For one shining moment, being a Russian woman meant sexual freedom and radical equality. Never seen before – or since

by Paula Erizanu + BIO

Detail from a 1926 Soviet poster ‘Emancipated women – Build Socialism!’ Photo by Getty

‘We don’t have sex in the USSR, and we are categorically against it.’ When a female hotel manager said this on Soviet state television in 1986, the studio audience laughed. The line soon became a catchphrase, exposing the gap between official discourse and a reality that was markedly less pure. But Russia’s conservative self-conception, which continues to this day, conceals a more interesting and neglected period in its history: when, in the first decade after the October Revolution of 1917, high-ranking women in the Communist Party advocated free love as government policy, hoping to achieve the destruction of ‘bourgeois’ institutions such as monogamy and the nuclear family.

But the promise of sexual revolution did not last long. When Joseph Stalin rose to power in the mid-1920s, he promoted the opposite idea – that the nuclear family, and not sexual freedom, was the true basis of socialism. What might account for this political about-face? Does the episode represent a political path-not-taken, or was the government’s initial, emancipatory stance just an interregnum in the broader, more repressive arc of Russian history?

Shifting our historical gaze westward, by the 1920s the suffragettes had secured the franchise for many Western women with property rights (in the UK, women over 21 with no property could vote only from 1928). But in the Soviet Union, women’s rights were much more sweeping. In addition to universal suffrage, they had access to higher education and the right to equal pay. Abortion was legalised, a world-first, and freely available to factory workers. Children, whether born in or out of wedlock, were granted equal status in law. Marriage became secular, divorce was simplified and streamlined, sex outside wedlock was destigmatised, and male homosexuality decriminalised.

********

▸ **Your task**:
Update the passage on women's rights in the early Soviet Union: copy everything from "But the promise" down to "of Russian history?", putting "reversal" wherever "about-face" appears. The listing that comes next plays no part in this.

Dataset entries
********

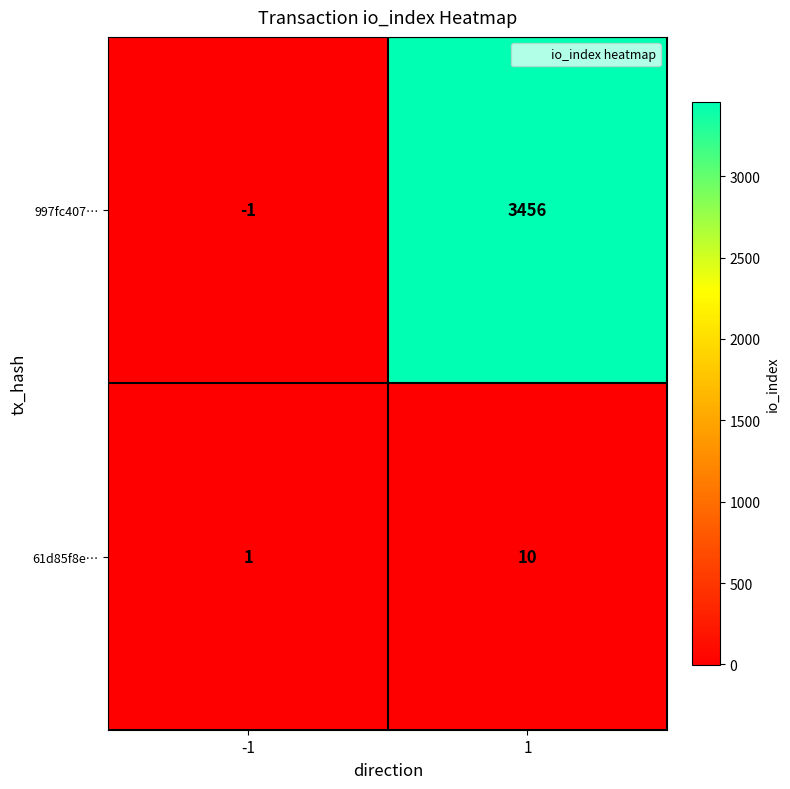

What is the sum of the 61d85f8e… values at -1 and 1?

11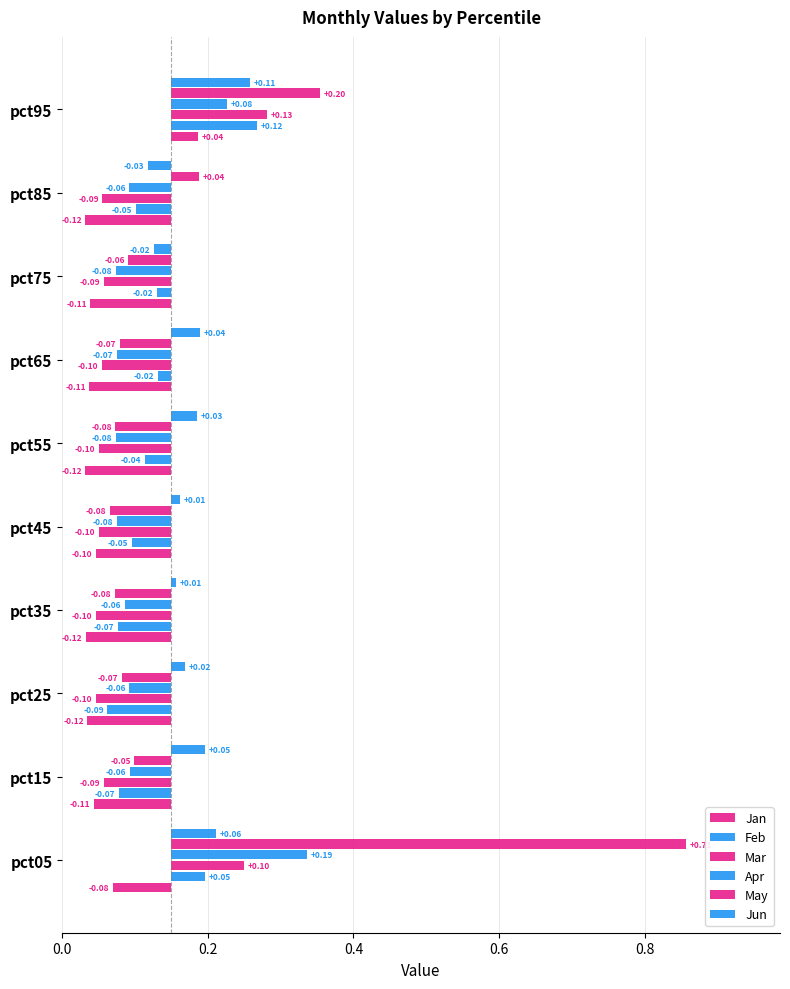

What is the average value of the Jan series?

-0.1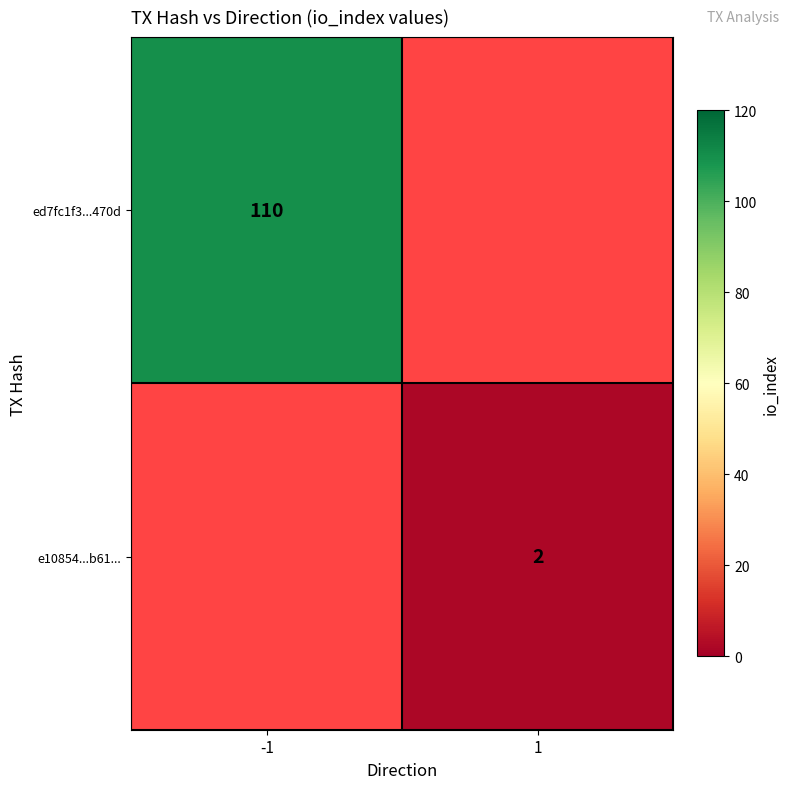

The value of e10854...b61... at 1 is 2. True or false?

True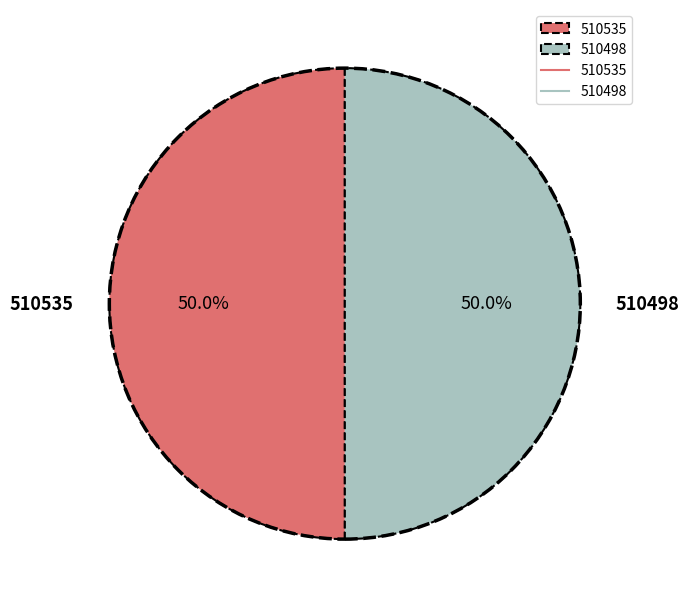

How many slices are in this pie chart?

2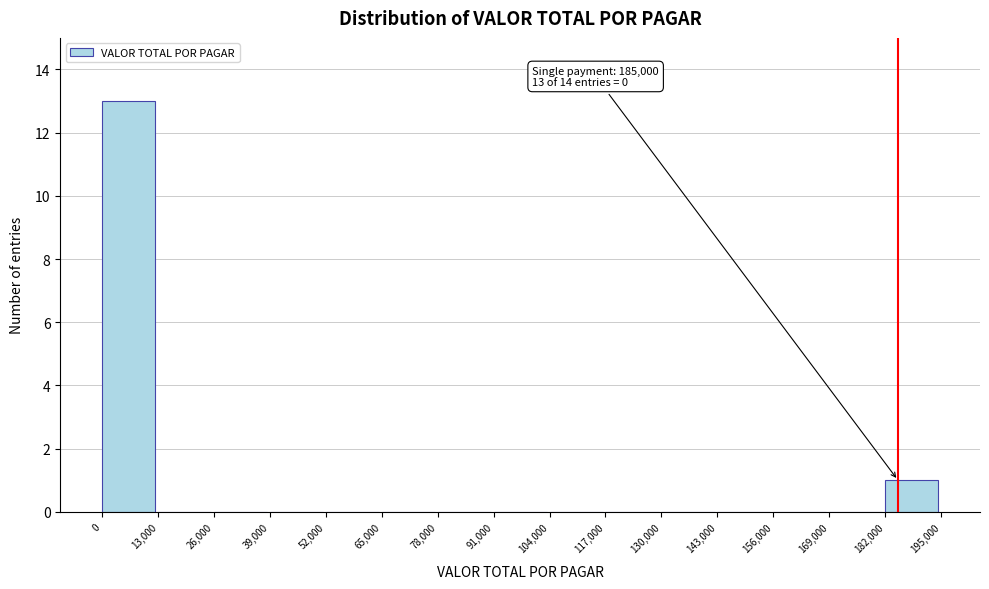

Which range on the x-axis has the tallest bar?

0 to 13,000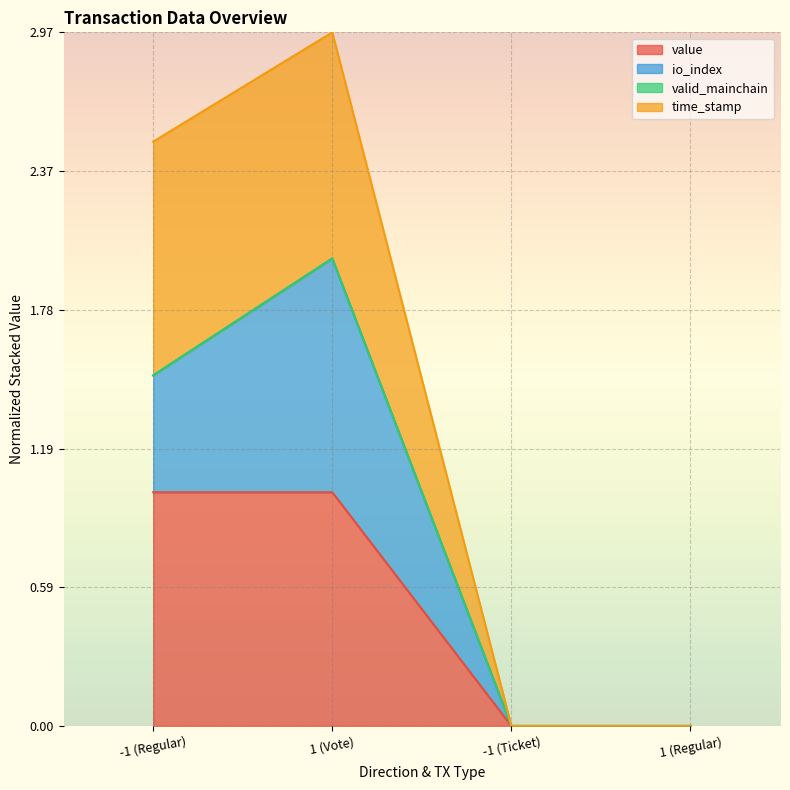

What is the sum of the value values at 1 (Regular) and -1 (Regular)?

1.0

********

▸ **Answer section**:
But the promise of sexual revolution did not last long. When Joseph Stalin rose to power in the mid-1920s, he promoted the opposite idea – that the nuclear family, and not sexual freedom, was the true basis of socialism. What might account for this political reversal? Does the episode represent a political path-not-taken, or was the government’s initial, emancipatory stance just an interregnum in the broader, more repressive arc of Russian history?